| Exercise prompt |
Set down all of the entries word for word, omitting the images they contain.

(Document structure recognition data)
==============================
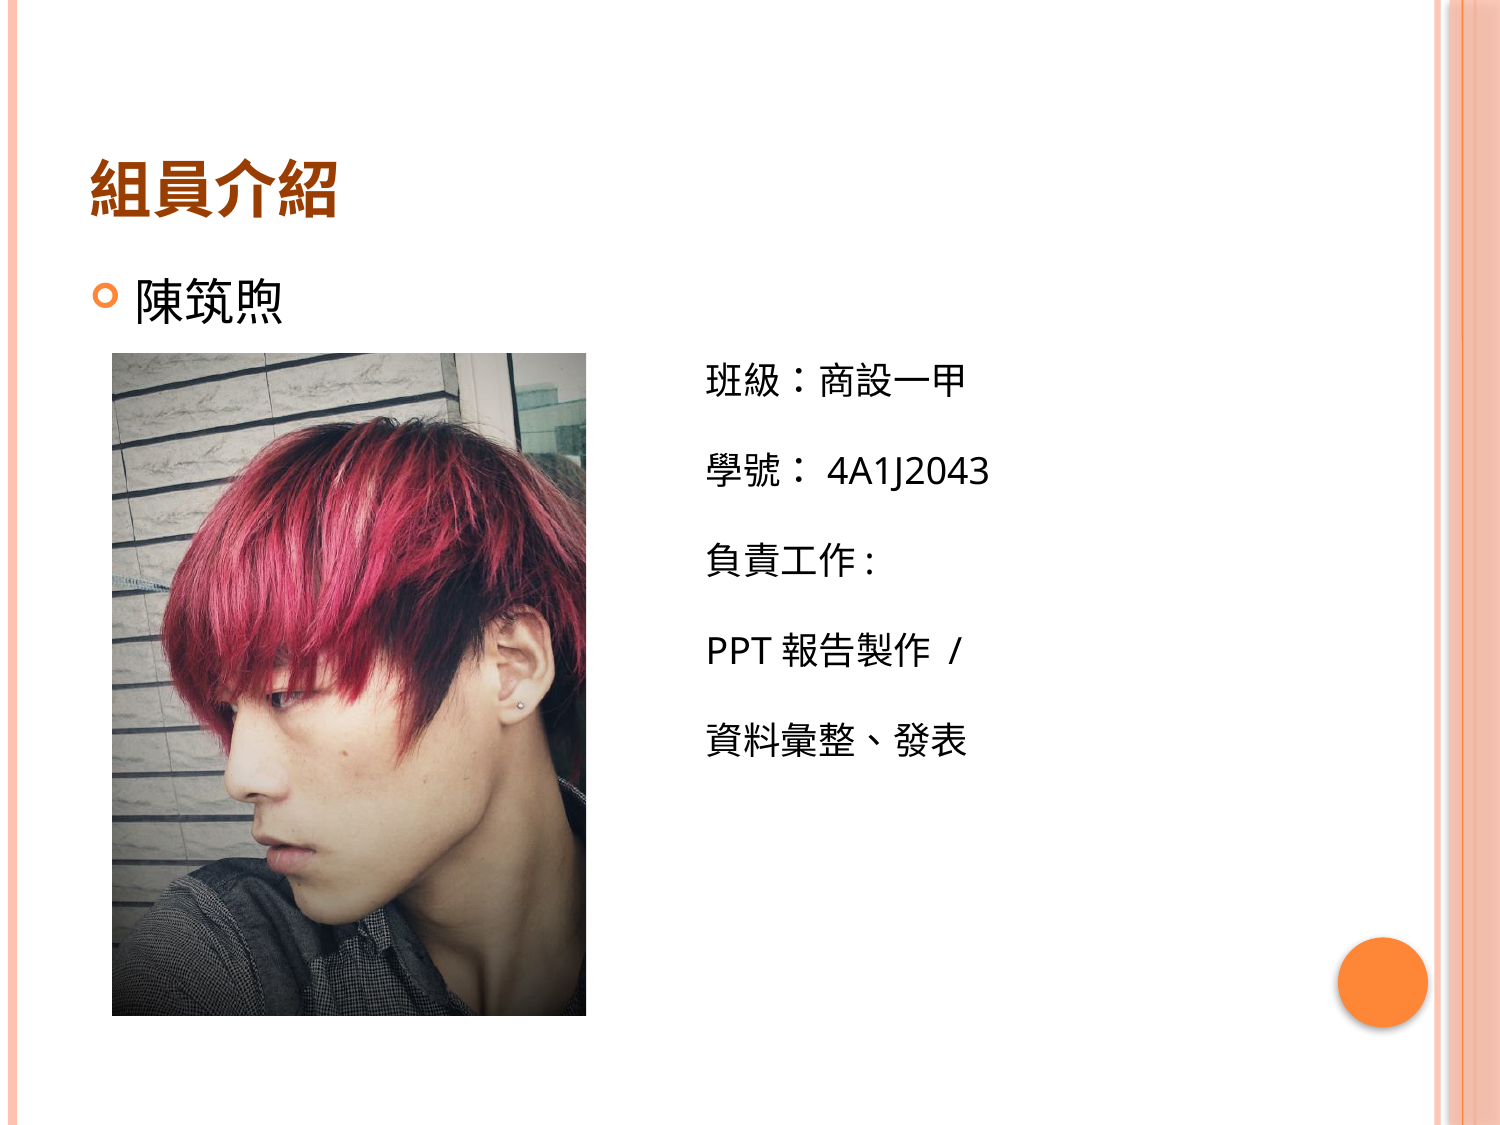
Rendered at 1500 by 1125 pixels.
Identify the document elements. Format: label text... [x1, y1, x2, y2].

text_box 班級：商設一甲 學號：4A1J2043 負責工作: PPT報告製作 / 資料彙整、發表 [690, 349, 1388, 770]
list 陳筑煦 [75, 262, 1199, 350]
title 組員介紹 [75, 45, 1300, 233]
picture [111, 353, 587, 1017]
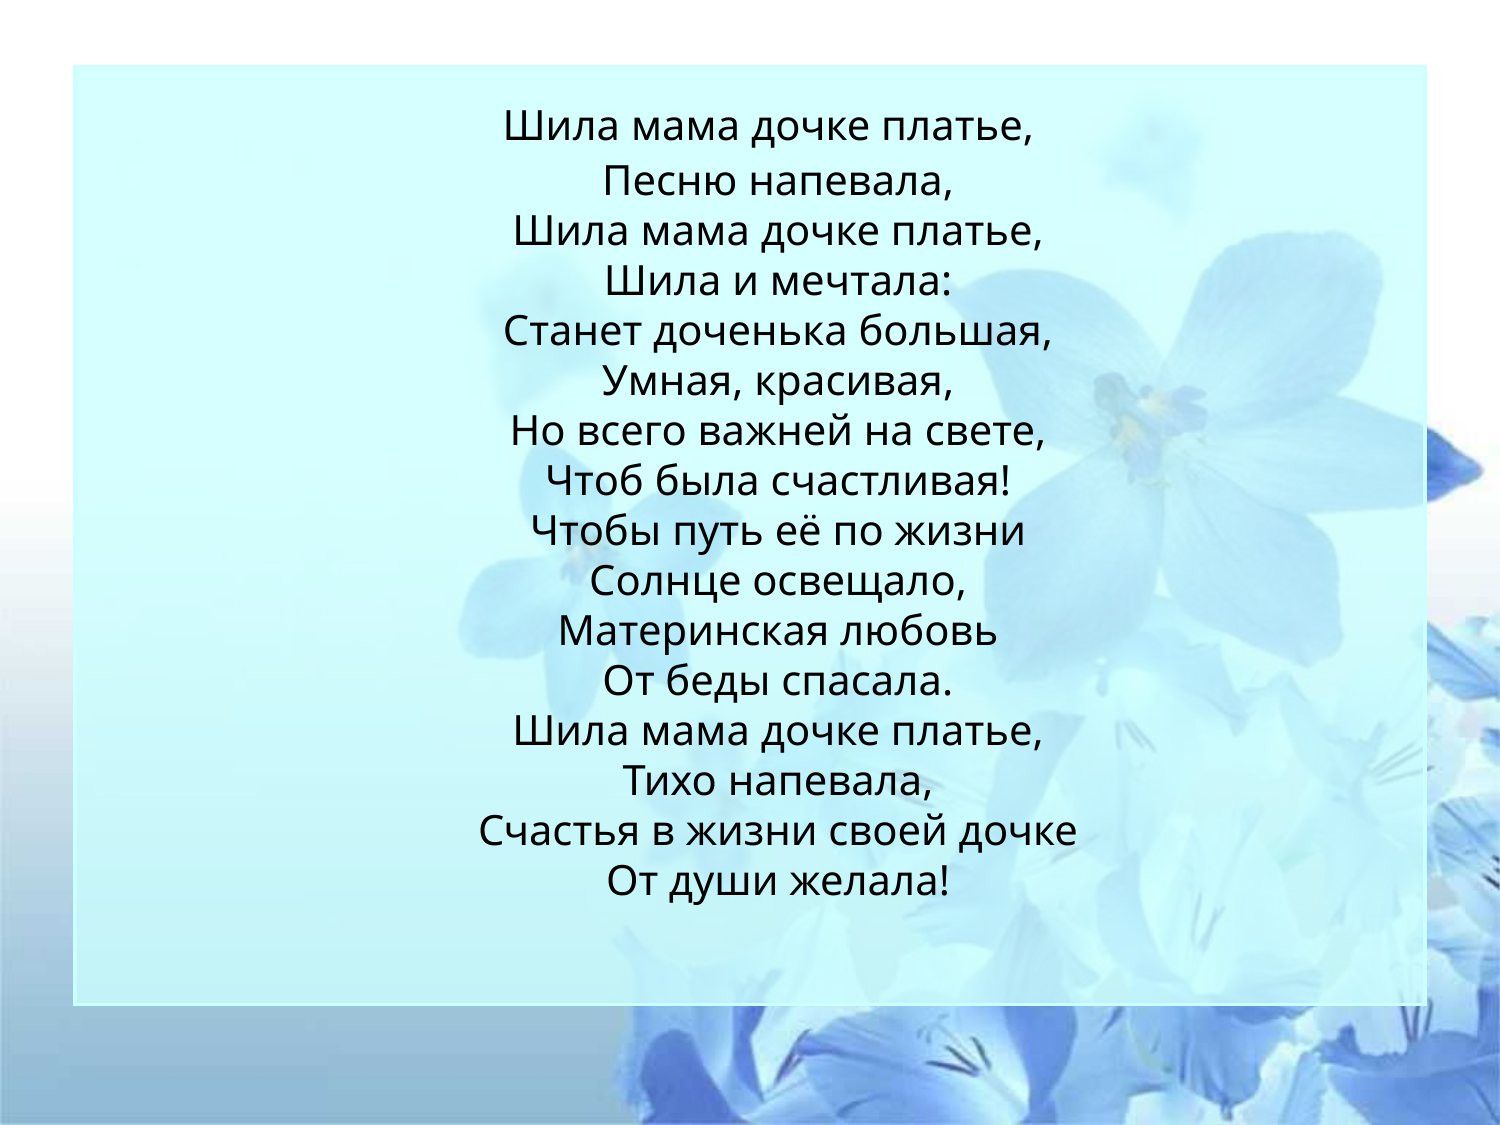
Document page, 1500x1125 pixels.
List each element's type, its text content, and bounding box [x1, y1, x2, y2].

list Шила мама дочке платье, Песню напевала, Шила мама дочке платье, Шила и мечтала: Станет доченька большая, Умная, красивая, Но всего важней на свете, Чтоб была счастливая! Чтобы путь её по жизни Солнце освещало, Материнская любовь От беды спасала. Шила мама дочке платье, Тихо напевала, Счастья в жизни своей дочке От души желала! [73, 65, 1427, 1006]
picture [0, 0, 1500, 1125]
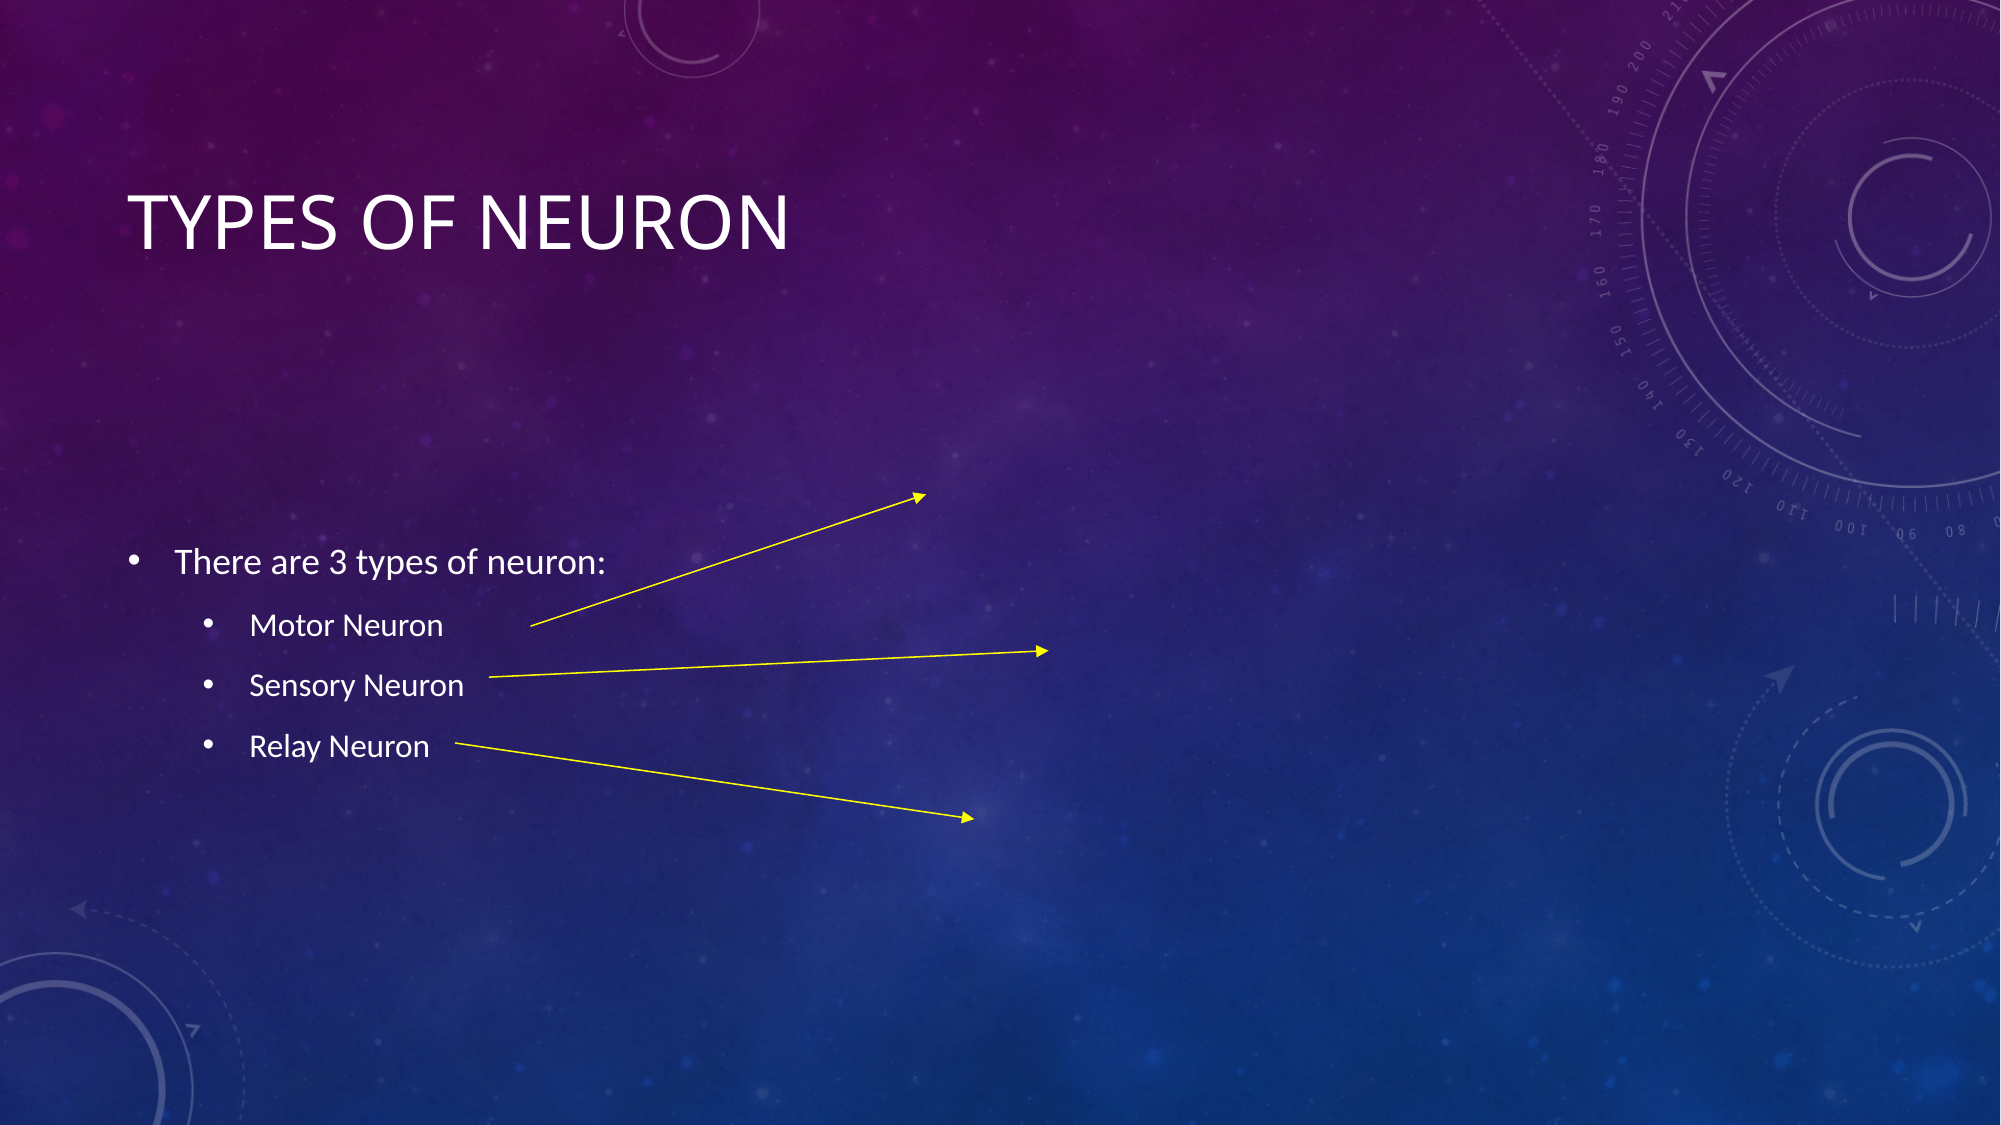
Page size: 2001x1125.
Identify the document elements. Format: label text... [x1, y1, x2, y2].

list There are 3 types of neuron: Motor Neuron Sensory Neuron Relay Neuron [112, 351, 1775, 950]
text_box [455, 742, 975, 820]
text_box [530, 494, 927, 627]
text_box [489, 650, 1049, 678]
title Types of Neuron [112, 99, 1775, 339]
picture [0, 0, 2001, 1125]
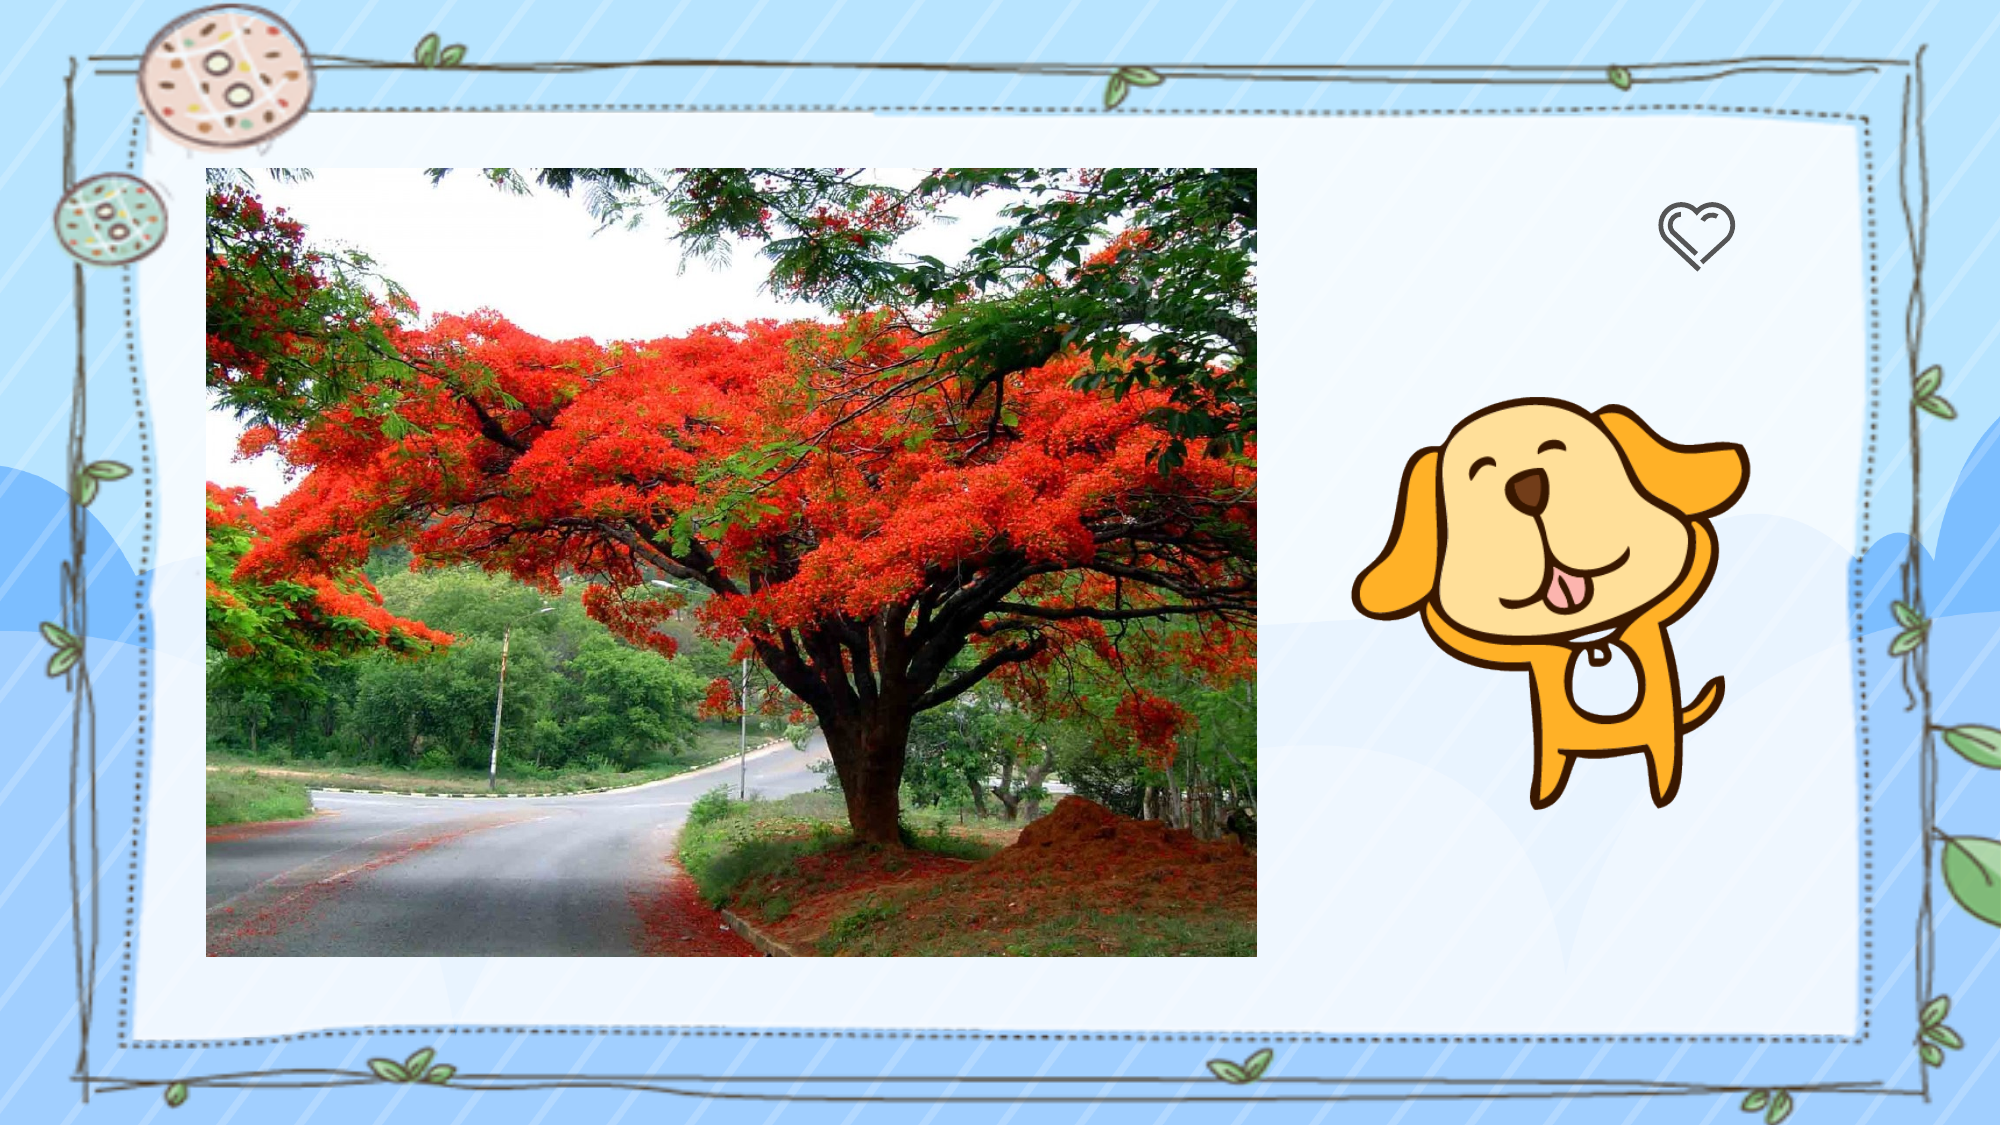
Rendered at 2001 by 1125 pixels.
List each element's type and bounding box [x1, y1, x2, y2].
==============================
| Your response |
Rendered at 1500 by 1125 pixels.
Identify the document elements. Format: label text... [x1, y1, x2, y2].

text_box 班級：商設一甲 學號：4A1J2043 負責工作: PPT報告製作 / 資料彙整、發表 [690, 349, 1388, 770]
list 陳筑煦 [75, 262, 1199, 350]
title 組員介紹 [75, 45, 1300, 233]
picture [111, 353, 587, 1017]
Document page, 1500x1125 pixels.
List each element's type, its text content, and bounding box [x1, y1, x2, y2].

list Шила мама дочке платье, Песню напевала, Шила мама дочке платье, Шила и мечтала: Станет доченька большая, Умная, красивая, Но всего важней на свете, Чтоб была счастливая! Чтобы путь её по жизни Солнце освещало, Материнская любовь От беды спасала. Шила мама дочке платье, Тихо напевала, Счастья в жизни своей дочке От души желала! [73, 65, 1427, 1006]
picture [0, 0, 1500, 1125]
Page size: 2001x1125.
Identify the document elements. Format: label text... [x1, y1, x2, y2].

list There are 3 types of neuron: Motor Neuron Sensory Neuron Relay Neuron [112, 351, 1775, 950]
text_box [455, 742, 975, 820]
text_box [530, 494, 927, 627]
text_box [489, 650, 1049, 678]
title Types of Neuron [112, 99, 1775, 339]
picture [0, 0, 2001, 1125]
Rendered at 2001 by 1125 pixels.
List each element's type and bounding box [x1, y1, x2, y2].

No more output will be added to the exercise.